Pictures with circuit source files:

..........

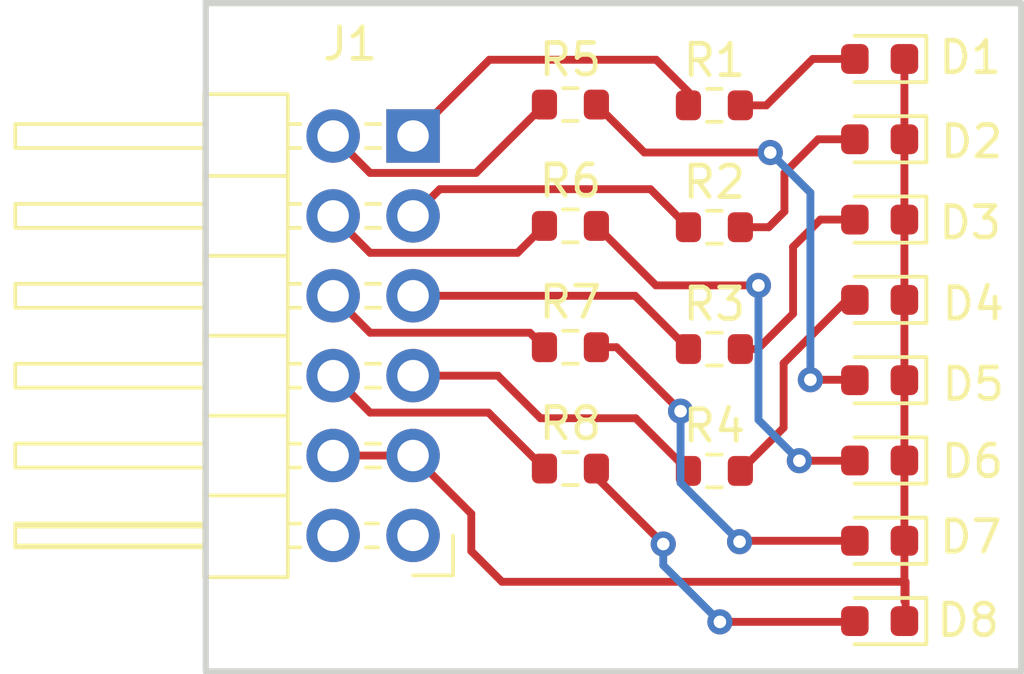
<source format=kicad_pcb>
(kicad_pcb (version 20211014) (generator pcbnew)

  (general
    (thickness 1.6)
  )

  (paper "A4")
  (layers
    (0 "F.Cu" signal)
    (31 "B.Cu" signal)
    (32 "B.Adhes" user "B.Adhesive")
    (33 "F.Adhes" user "F.Adhesive")
    (34 "B.Paste" user)
    (35 "F.Paste" user)
    (36 "B.SilkS" user "B.Silkscreen")
    (37 "F.SilkS" user "F.Silkscreen")
    (38 "B.Mask" user)
    (39 "F.Mask" user)
    (40 "Dwgs.User" user "User.Drawings")
    (41 "Cmts.User" user "User.Comments")
    (42 "Eco1.User" user "User.Eco1")
    (43 "Eco2.User" user "User.Eco2")
    (44 "Edge.Cuts" user)
    (45 "Margin" user)
    (46 "B.CrtYd" user "B.Courtyard")
    (47 "F.CrtYd" user "F.Courtyard")
    (48 "B.Fab" user)
    (49 "F.Fab" user)
    (50 "User.1" user)
    (51 "User.2" user)
    (52 "User.3" user)
    (53 "User.4" user)
    (54 "User.5" user)
    (55 "User.6" user)
    (56 "User.7" user)
    (57 "User.8" user)
    (58 "User.9" user)
  )

  (setup
    (stackup
      (layer "F.SilkS" (type "Top Silk Screen"))
      (layer "F.Paste" (type "Top Solder Paste"))
      (layer "F.Mask" (type "Top Solder Mask") (thickness 0.01))
      (layer "F.Cu" (type "copper") (thickness 0.035))
      (layer "dielectric 1" (type "core") (thickness 1.51) (material "FR4") (epsilon_r 4.5) (loss_tangent 0.02))
      (layer "B.Cu" (type "copper") (thickness 0.035))
      (layer "B.Mask" (type "Bottom Solder Mask") (thickness 0.01))
      (layer "B.Paste" (type "Bottom Solder Paste"))
      (layer "B.SilkS" (type "Bottom Silk Screen"))
      (copper_finish "None")
      (dielectric_constraints no)
    )
    (pad_to_mask_clearance 0)
    (pcbplotparams
      (layerselection 0x00010fc_ffffffff)
      (disableapertmacros false)
      (usegerberextensions false)
      (usegerberattributes true)
      (usegerberadvancedattributes true)
      (creategerberjobfile true)
      (svguseinch false)
      (svgprecision 6)
      (excludeedgelayer true)
      (plotframeref false)
      (viasonmask false)
      (mode 1)
      (useauxorigin false)
      (hpglpennumber 1)
      (hpglpenspeed 20)
      (hpglpendiameter 15.000000)
      (dxfpolygonmode true)
      (dxfimperialunits true)
      (dxfusepcbnewfont true)
      (psnegative false)
      (psa4output false)
      (plotreference true)
      (plotvalue true)
      (plotinvisibletext false)
      (sketchpadsonfab false)
      (subtractmaskfromsilk false)
      (outputformat 1)
      (mirror false)
      (drillshape 0)
      (scaleselection 1)
      (outputdirectory "./")
    )
  )

  (net 0 "")
  (net 1 "GND")
  (net 2 "Net-(R5-Pad2)")
  (net 3 "Net-(D2-Pad2)")
  (net 4 "Net-(D3-Pad2)")
  (net 5 "Net-(D4-Pad2)")
  (net 6 "Net-(D5-Pad2)")
  (net 7 "Net-(D6-Pad2)")
  (net 8 "Net-(D7-Pad2)")
  (net 9 "Net-(D8-Pad2)")
  (net 10 "Net-(J1-Pad1)")
  (net 11 "Net-(J1-Pad2)")
  (net 12 "Net-(J1-Pad3)")
  (net 13 "Net-(J1-Pad4)")
  (net 14 "+3V3")
  (net 15 "Net-(R5-Pad1)")
  (net 16 "Net-(J1-Pad8)")
  (net 17 "Net-(J1-Pad9)")
  (net 18 "Net-(J1-Pad10)")

  (footprint "Resistor_SMD:R_0603_1608Metric" (layer "F.Cu") (at 138.575 73.75))

  (footprint "Resistor_SMD:R_0603_1608Metric" (layer "F.Cu") (at 138.575 77.625))

  (footprint "Resistor_SMD:R_0603_1608Metric" (layer "F.Cu") (at 138.575 81.5))

  (footprint "Resistor_SMD:R_0603_1608Metric" (layer "F.Cu") (at 138.575 85.375))

  (footprint "LED_SMD:LED_0603_1608Metric" (layer "F.Cu") (at 143.825 77.382142 180))

  (footprint "LED_SMD:LED_0603_1608Metric" (layer "F.Cu") (at 143.825 74.828571 180))

  (footprint "LED_SMD:LED_0603_1608Metric" (layer "F.Cu") (at 143.825 72.275 180))

  (footprint "LED_SMD:LED_0603_1608Metric" (layer "F.Cu") (at 143.825 79.935713 180))

  (footprint "LED_SMD:LED_0603_1608Metric" (layer "F.Cu") (at 143.825 85.042855 180))

  (footprint "Connector_PinHeader_2.54mm:PinHeader_2x06_P2.54mm_Horizontal" (layer "F.Cu") (at 129 87.425 180))

  (footprint "LED_SMD:LED_0603_1608Metric" (layer "F.Cu") (at 143.825 90.15 180))

  (footprint "Resistor_SMD:R_0603_1608Metric" (layer "F.Cu") (at 134 85.3))

  (footprint "LED_SMD:LED_0603_1608Metric" (layer "F.Cu") (at 143.825 82.489284 180))

  (footprint "Resistor_SMD:R_0603_1608Metric" (layer "F.Cu") (at 134 81.441666))

  (footprint "Resistor_SMD:R_0603_1608Metric" (layer "F.Cu") (at 134 77.583333))

  (footprint "Resistor_SMD:R_0603_1608Metric" (layer "F.Cu") (at 134 73.725))

  (footprint "LED_SMD:LED_0603_1608Metric" (layer "F.Cu") (at 143.825 87.596426 180))

  (gr_rect (start 122.4125 70.5) (end 148.325 91.75) (layer "Edge.Cuts") (width 0.2) (fill none) (tstamp 5102cd3e-eb39-44f6-9472-7038d655801f))

  (segment (start 144.65 89.55) (end 144.65 90.1125) (width 0.25) (layer "F.Cu") (net 1) (tstamp 06d6d265-e325-4f46-b25f-b0d081b3a315))
  (segment (start 144.6125 89.5125) (end 144.65 89.55) (width 0.25) (layer "F.Cu") (net 1) (tstamp 431cc010-de66-4346-a939-9b8e9eee451f))
  (segment (start 126.46 84.885) (end 129 84.885) (width 0.25) (layer "F.Cu") (net 1) (tstamp 5d145e89-95dc-4ed2-a76b-1d0b6e813681))
  (segment (start 144.6125 72.275) (end 144.6125 89.5125) (width 0.25) (layer "F.Cu") (net 1) (tstamp 90835639-88a4-444c-bcc2-33158824eab4))
  (segment (start 144.65 90.1125) (end 144.6125 90.15) (width 0.25) (layer "F.Cu") (net 1) (tstamp 9a2b36ab-8821-465b-91ae-8317c335dbfd))
  (segment (start 131.825 88.9) (end 144.65 88.9) (width 0.25) (layer "F.Cu") (net 1) (tstamp 9da82b71-cbe7-4a25-842e-9d92e2eb9566))
  (segment (start 144.65 88.9) (end 144.65 89.55) (width 0.25) (layer "F.Cu") (net 1) (tstamp a0b3594a-5c15-4c0d-aefd-ff497d73f3cd))
  (segment (start 130.85 86.735) (end 130.85 87.925) (width 0.25) (layer "F.Cu") (net 1) (tstamp d24d47a2-49e2-4a4e-b6a8-6755f6e58eb4))
  (segment (start 130.85 87.925) (end 131.825 88.9) (width 0.25) (layer "F.Cu") (net 1) (tstamp d49f00a1-cfcf-4eed-952e-949e0932d33f))
  (segment (start 129 84.885) (end 130.85 86.735) (width 0.25) (layer "F.Cu") (net 1) (tstamp e784fdd4-1e3a-4812-9ee0-dc1eb91c01b4))
  (segment (start 136.35 75.25) (end 140.35 75.25) (width 0.25) (layer "F.Cu") (net 2) (tstamp 2b0b81e1-deb8-40e6-8b59-84ca7895f4a5))
  (segment (start 141.625 82.475) (end 143.023216 82.475) (width 0.25) (layer "F.Cu") (net 2) (tstamp 3c7b4549-3902-4034-9af2-d991732b3f38))
  (segment (start 134.825 73.725) (end 136.35 75.25) (width 0.25) (layer "F.Cu") (net 2) (tstamp 97d3e8e2-f57a-428c-ab8a-bcd6908d56f4))
  (segment (start 143.023216 82.475) (end 143.0375 82.489284) (width 0.25) (layer "F.Cu") (net 2) (tstamp b519dbe7-190e-4b6f-8706-345d32757400))
  (via (at 141.625 82.475) (size 0.8) (drill 0.4) (layers "F.Cu" "B.Cu") (net 2) (tstamp 0f03a688-6a96-4ada-bf22-2f1e3b0c18a7))
  (via (at 140.35 75.25) (size 0.8) (drill 0.4) (layers "F.Cu" "B.Cu") (net 2) (tstamp 2f82b670-4014-4e53-b0bd-173b1c30d011))
  (segment (start 140.35 75.25) (end 141.625 76.525) (width 0.25) (layer "B.Cu") (net 2) (tstamp 569cb3d8-9954-43e7-b5cf-febec9673edb))
  (segment (start 141.625 76.525) (end 141.625 82.475) (width 0.25) (layer "B.Cu") (net 2) (tstamp 744110a1-1daa-41cb-b19e-9fa5262e841c))
  (segment (start 143.030355 85.05) (end 143.0375 85.042855) (width 0.25) (layer "F.Cu") (net 3) (tstamp 1daa725f-ba5f-40a5-b50d-e11a757dba75))
  (segment (start 141.275 85.05) (end 143.030355 85.05) (width 0.25) (layer "F.Cu") (net 3) (tstamp 3224598c-07e4-47c1-9445-f4ed6576ed45))
  (segment (start 134.825 77.583333) (end 136.716667 79.475) (width 0.25) (layer "F.Cu") (net 3) (tstamp b1f3fa11-edd2-475a-973a-3544ddedbc7a))
  (segment (start 136.716667 79.475) (end 139.975 79.475) (width 0.25) (layer "F.Cu") (net 3) (tstamp dc963e70-ec6a-4874-9c0d-f9a2bf816853))
  (via (at 139.975 79.475) (size 0.8) (drill 0.4) (layers "F.Cu" "B.Cu") (net 3) (tstamp 184d5ed2-5eba-47d1-b393-fd7a41b77173))
  (via (at 141.275 85.05) (size 0.8) (drill 0.4) (layers "F.Cu" "B.Cu") (net 3) (tstamp 287cc716-1301-4979-9e3e-66150208bccf))
  (segment (start 139.975 83.75) (end 141.275 85.05) (width 0.25) (layer "B.Cu") (net 3) (tstamp 4c46bdb2-7409-432c-9dc5-c318d08373ab))
  (segment (start 139.975 79.475) (end 139.975 83.75) (width 0.25) (layer "B.Cu") (net 3) (tstamp ae53446e-b6e1-4584-9e7d-d3f689fbb4c4))
  (segment (start 135.466666 81.441666) (end 137.5 83.475) (width 0.25) (layer "F.Cu") (net 4) (tstamp 16173b0d-7c91-474a-9577-dfc26e2604d1))
  (segment (start 139.375 87.625) (end 139.403574 87.596426) (width 0.25) (layer "F.Cu") (net 4) (tstamp 1a4cbe25-363d-4872-84dd-029dff9b5757))
  (segment (start 139.403574 87.596426) (end 143.0375 87.596426) (width 0.25) (layer "F.Cu") (net 4) (tstamp 8fa7be3e-8e6b-41e9-b6af-aa00243d0bae))
  (segment (start 134.825 81.441666) (end 135.466666 81.441666) (width 0.25) (layer "F.Cu") (net 4) (tstamp faebe7c4-ffa2-4980-8aa2-0ea1b310864f))
  (via (at 139.375 87.625) (size 0.8) (drill 0.4) (layers "F.Cu" "B.Cu") (net 4) (tstamp 526a8cd5-ea12-4904-b7ac-c5c34c9b4984))
  (via (at 137.5 83.475) (size 0.8) (drill 0.4) (layers "F.Cu" "B.Cu") (net 4) (tstamp 8baac0a8-2a99-4c10-9268-f855239879cf))
  (segment (start 137.5 85.75) (end 139.375 87.625) (width 0.25) (layer "B.Cu") (net 4) (tstamp 5d0dd283-abec-4792-a310-84e657d28455))
  (segment (start 137.5 83.475) (end 137.5 85.75) (width 0.25) (layer "B.Cu") (net 4) (tstamp 6c128eec-74b2-416e-8d50-2d5ea3d55f2d))
  (segment (start 138.75 90.175) (end 143.0125 90.175) (width 0.25) (layer "F.Cu") (net 5) (tstamp 4f01254b-8495-44f8-aabf-99ba3de60b98))
  (segment (start 134.825 85.3) (end 134.825 85.575) (width 0.25) (layer "F.Cu") (net 5) (tstamp 7d6d0420-669c-4b35-ac61-583ba7f2be91))
  (segment (start 134.825 85.575) (end 136.95 87.7) (width 0.25) (layer "F.Cu") (net 5) (tstamp bb1bc2bc-9ba0-4600-b193-1d3763aa2dbc))
  (segment (start 143.0125 90.175) (end 143.0375 90.15) (width 0.25) (layer "F.Cu") (net 5) (tstamp efea6071-5d79-4318-9bb5-836460c3a7b3))
  (via (at 136.95 87.7) (size 0.8) (drill 0.4) (layers "F.Cu" "B.Cu") (net 5) (tstamp 4f1e3147-232d-427a-bc3b-63fd76086398))
  (via (at 138.75 90.175) (size 0.8) (drill 0.4) (layers "F.Cu" "B.Cu") (net 5) (tstamp f417a347-def6-44f8-beb0-1ccd290d88f0))
  (segment (start 136.95 87.7) (end 136.95 88.375) (width 0.25) (layer "B.Cu") (net 5) (tstamp b5c6838f-31fd-4f97-876f-23552ceda824))
  (segment (start 136.95 88.375) (end 138.75 90.175) (width 0.25) (layer "B.Cu") (net 5) (tstamp c9754361-70e4-403f-b20b-5becb90f084b))
  (segment (start 139.4 85.375) (end 140.775 84) (width 0.25) (layer "F.Cu") (net 6) (tstamp 0cf60d27-79a2-4888-9405-836b29cdc8b9))
  (segment (start 140.775 81.95) (end 142.789287 79.935713) (width 0.25) (layer "F.Cu") (net 6) (tstamp 14f09e1d-2315-493c-b54a-ab2fc0a803cc))
  (segment (start 140.775 84) (end 140.775 81.95) (width 0.25) (layer "F.Cu") (net 6) (tstamp 15ade7dd-7e3a-455f-ae6a-1704d38849c1))
  (segment (start 142.789287 79.935713) (end 143.0375 79.935713) (width 0.25) (layer "F.Cu") (net 6) (tstamp c762d57b-7af2-4484-8e00-db5db9d0c204))
  (segment (start 139.4 81.5) (end 139.95 81.5) (width 0.25) (layer "F.Cu") (net 7) (tstamp 184121b1-f0b0-43f0-8cd8-9120b732f15b))
  (segment (start 141.942858 77.382142) (end 143.0375 77.382142) (width 0.25) (layer "F.Cu") (net 7) (tstamp 3ba42ca6-a2ad-4aec-8507-36f17af999f1))
  (segment (start 139.95 81.5) (end 141.075 80.375) (width 0.25) (layer "F.Cu") (net 7) (tstamp 55c5b483-d5d9-4e21-a14d-e762616e7817))
  (segment (start 141.075 78.25) (end 141.942858 77.382142) (width 0.25) (layer "F.Cu") (net 7) (tstamp 571aafa0-01f7-4e2c-bb71-3afeb0442118))
  (segment (start 141.075 80.375) (end 141.075 78.25) (width 0.25) (layer "F.Cu") (net 7) (tstamp 9f6cb979-c57d-491e-84d5-8a95f1b0b144))
  (segment (start 140.3 77.625) (end 140.8 77.125) (width 0.25) (layer "F.Cu") (net 8) (tstamp 00695edd-2c3d-48e4-a845-5e824f572441))
  (segment (start 140.8 77.125) (end 140.8 75.9) (width 0.25) (layer "F.Cu") (net 8) (tstamp 5114c436-d607-4de9-9f25-5e4e1ed18360))
  (segment (start 141.871429 74.828571) (end 143.0375 74.828571) (width 0.25) (layer "F.Cu") (net 8) (tstamp a9c702e4-e7d4-4597-8ddb-7abbbfae7ff3))
  (segment (start 139.4 77.625) (end 140.3 77.625) (width 0.25) (layer "F.Cu") (net 8) (tstamp c9d19776-6343-4ad6-a6c0-96b92a222327))
  (segment (start 140.8 75.9) (end 141.871429 74.828571) (width 0.25) (layer "F.Cu") (net 8) (tstamp db2ec0f0-f828-4282-b396-f1e09e80d609))
  (segment (start 141.7 72.275) (end 143.0375 72.275) (width 0.25) (layer "F.Cu") (net 9) (tstamp 7a2b8220-d4a7-44a3-9d36-70cc62802c71))
  (segment (start 139.4 73.75) (end 140.225 73.75) (width 0.25) (layer "F.Cu") (net 9) (tstamp f80cf403-6dc3-4a2f-9dfa-c169b9d1cf08))
  (segment (start 140.225 73.75) (end 141.7 72.275) (width 0.25) (layer "F.Cu") (net 9) (tstamp fc460174-0862-4559-beab-b4d3f1211f9c))
  (segment (start 137.75 73.325) (end 137.75 73.75) (width 0.25) (layer "F.Cu") (net 10) (tstamp 26e7092f-8388-4312-8e53-73b7c8590535))
  (segment (start 129 74.725) (end 131.425 72.3) (width 0.25) (layer "F.Cu") (net 10) (tstamp 33086c7a-018c-4ff1-b307-a6d0c0aa945d))
  (segment (start 131.425 72.3) (end 136.725 72.3) (width 0.25) (layer "F.Cu") (net 10) (tstamp a6ef37b4-5bb4-476c-91ac-7fae4c23ee13))
  (segment (start 136.725 72.3) (end 137.75 73.325) (width 0.25) (layer "F.Cu") (net 10) (tstamp abbe786a-895b-4d8e-a692-03f443851df7))
  (segment (start 129 77.265) (end 129.85 76.415) (width 0.25) (layer "F.Cu") (net 11) (tstamp 25cd25a9-76e6-41cf-b4cb-c9fec454584a))
  (segment (start 129.85 76.415) (end 136.54 76.415) (width 0.25) (layer "F.Cu") (net 11) (tstamp 73e77565-04f6-43d8-bf09-6e67d557f583))
  (segment (start 136.54 76.415) (end 137.75 77.625) (width 0.25) (layer "F.Cu") (net 11) (tstamp c550362c-7229-4015-b632-d2dcba38c09b))
  (segment (start 129 79.805) (end 136.055 79.805) (width 0.25) (layer "F.Cu") (net 12) (tstamp 4e5c7ee6-003a-4111-bd9d-68c4e2f5d0f1))
  (segment (start 136.055 79.805) (end 137.75 81.5) (width 0.25) (layer "F.Cu") (net 12) (tstamp aa99b6c5-c419-4c17-9195-4e0ac15e7e0b))
  (segment (start 136.075 83.7) (end 137.75 85.375) (width 0.25) (layer "F.Cu") (net 13) (tstamp 2181e56d-b401-4976-bd46-0058b883fdc8))
  (segment (start 129 82.345) (end 131.695 82.345) (width 0.25) (layer "F.Cu") (net 13) (tstamp 98ac7356-7561-47e8-8639-d080368b0716))
  (segment (start 133.05 83.7) (end 136.075 83.7) (width 0.25) (layer "F.Cu") (net 13) (tstamp b5660cdf-4faf-4673-a3e8-a49f6d7972f8))
  (segment (start 131.695 82.345) (end 133.05 83.7) (width 0.25) (layer "F.Cu") (net 13) (tstamp d7f968f5-4266-4c5f-b672-322580209964))
  (segment (start 127.634511 75.899511) (end 131.000489 75.899511) (width 0.25) (layer "F.Cu") (net 15) (tstamp 0fe90639-3b8c-414c-857a-feac1ffc167e))
  (segment (start 126.46 74.725) (end 127.634511 75.899511) (width 0.25) (layer "F.Cu") (net 15) (tstamp 38e2ca38-de25-45e2-8dd6-bc5934f2e0bb))
  (segment (start 131.000489 75.899511) (end 133.175 73.725) (width 0.25) (layer "F.Cu") (net 15) (tstamp c782eb2b-b3f6-4009-a0b9-9ed4e42aac5d))
  (segment (start 126.46 77.265) (end 127.634511 78.439511) (width 0.25) (layer "F.Cu") (net 16) (tstamp 32a52ef0-4e9d-43c3-bba8-9b9fbaa78916))
  (segment (start 127.634511 78.439511) (end 132.318822 78.439511) (width 0.25) (layer "F.Cu") (net 16) (tstamp 73392b8c-fbe6-421a-a161-503a015780cb))
  (segment (start 132.318822 78.439511) (end 133.175 77.583333) (width 0.25) (layer "F.Cu") (net 16) (tstamp 76589c6c-e4f2-4a46-bf18-78862914a694))
  (segment (start 126.46 79.805) (end 127.634511 80.979511) (width 0.25) (layer "F.Cu") (net 17) (tstamp 53434ad5-2636-41c1-b5c2-e0b5995c8299))
  (segment (start 132.712845 80.979511) (end 133.175 81.441666) (width 0.25) (layer "F.Cu") (net 17) (tstamp aad7d893-3637-4dd5-8b97-441b263f0bca))
  (segment (start 127.634511 80.979511) (end 132.712845 80.979511) (width 0.25) (layer "F.Cu") (net 17) (tstamp ca19fc32-15bc-4544-aa90-379563b11768))
  (segment (start 127.634511 83.519511) (end 131.394511 83.519511) (width 0.25) (layer "F.Cu") (net 18) (tstamp 07c994f1-6e73-485e-bc7a-6d39a02bf85f))
  (segment (start 126.46 82.345) (end 127.634511 83.519511) (width 0.25) (layer "F.Cu") (net 18) (tstamp 70e80824-94d6-45b4-8fd1-7383ca7c361a))
  (segment (start 131.394511 83.519511) (end 133.175 85.3) (width 0.25) (layer "F.Cu") (net 18) (tstamp 757ba1c1-b43e-448c-8f9d-b9f213444ad2))

)

</source>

..........

INSTRUCTIONS TO FOLLOW:
Each line in the records above with "Courtyard" must be returned.

SOLVED EXERCISE:
    (46 "B.CrtYd" user "B.Courtyard")
    (47 "F.CrtYd" user "F.Courtyard")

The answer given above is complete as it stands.